C. L. : Aujourd’hui, nous avons 20 % de parts de marché en phytos et sommes le premier acteur en variétés de maïs grain et colza. Notre ambition est de progresser en biocontrôle, en herbicides maïs. En semences, nous envisageons de passer de 5 à 10 % de parts de marché en maïs fourrage d’ici 2 ou 3 ans.
R.-A : Monsanto vient récemment de perdre, aux États-Unis, un deuxième procès impliquant de nouveau un jardinier atteint d’un cancer jugé être causé par l’utilisation de Roundup. Bayer a notifié que plus de 11 200 actions en justice sont en cours aux États-Unis, dont une demi-douzaine seront traitées en 2019. Le glyphosate a-t-il toujours un avenir ?

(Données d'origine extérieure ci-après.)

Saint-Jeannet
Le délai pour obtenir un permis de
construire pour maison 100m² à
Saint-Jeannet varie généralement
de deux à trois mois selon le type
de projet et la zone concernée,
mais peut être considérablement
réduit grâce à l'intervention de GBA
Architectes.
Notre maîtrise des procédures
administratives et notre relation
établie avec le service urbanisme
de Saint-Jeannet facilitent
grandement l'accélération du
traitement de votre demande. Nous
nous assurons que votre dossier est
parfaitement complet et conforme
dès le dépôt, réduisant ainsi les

C. L. : Nous sommes déçus du verdict rendu par le jury populaire de Californie dans le procès Hardeman et ferons appel de cette décision. Car nous continuons à croire que nos produits sont sûrs lorsqu’ils sont utilisés selon les instructions d’emploi. Raison pour laquelle nous montrerons, au niveau européen, pourquoi le glyphosate doit être réapprouvé en 2021. Le CIRC s’est fondé sur la notion de danger, les autorités réglementaires évaluent selon le risque, en prenant en compte l’exposition. Le glyphosate reste par exemple indispensable pour l’agriculture de conservation. Ce qui ne nous empêche pas de travailler les alternatives.
Propos recueillis par Gaëlle Gaudin
Bayer CropScience France en chiffres :
- Chiffre d’affaires 2018 : 447 M€ (incluant l’activité de Monsanto de juin à décembre), ¾ phytosanitaires et ¼ semences
- Premiers segments de marché en phytos : herbicides céréales, fongicides céréales, fongicides vigne et herbicides maïs
- Semences : présence sur le maïs, colza et semences potagères.